TASK INPUT: Begin

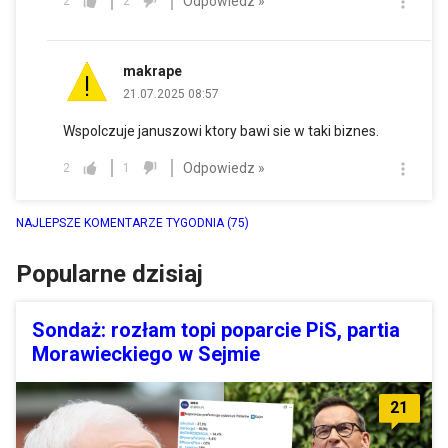
Odpowiedz »
2
2
makrape
21.07.2025 08:57
Wspolczuje januszowi ktory bawi sie w taki biznes.
Odpowiedz »
2
1
NAJLEPSZE KOMENTARZE TYGODNIA
(75)
Popularne dzisiaj
Sondaż: rozłam topi poparcie PiS, partia
Morawieckiego w Sejmie
21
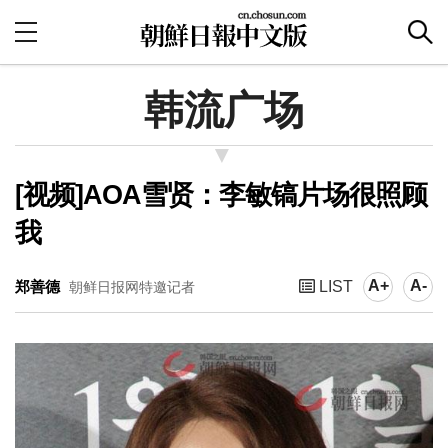
韩流广场
[视频]AOA雪贤：李敏镐片场很照顾
我
A+
A-
郑善德
LIST
朝鲜日报网特邀记者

TASK INPUT: End

- **REQUIRED WORK**
A word-for-word copy of the listing is needed, with no pictures in it.

- **ANSWER BOX**
Odpowiedz »
2
2
makrape
21.07.2025 08:57
Wspolczuje januszowi ktory bawi sie w taki biznes.
Odpowiedz »
2
1
NAJLEPSZE KOMENTARZE TYGODNIA
(75)
Popularne dzisiaj
Sondaż: rozłam topi poparcie PiS, partia
Morawieckiego w Sejmie
21
韩流广场
[视频]AOA雪贤：李敏镐片场很照顾
我
A+
A-
郑善德
LIST
朝鲜日报网特邀记者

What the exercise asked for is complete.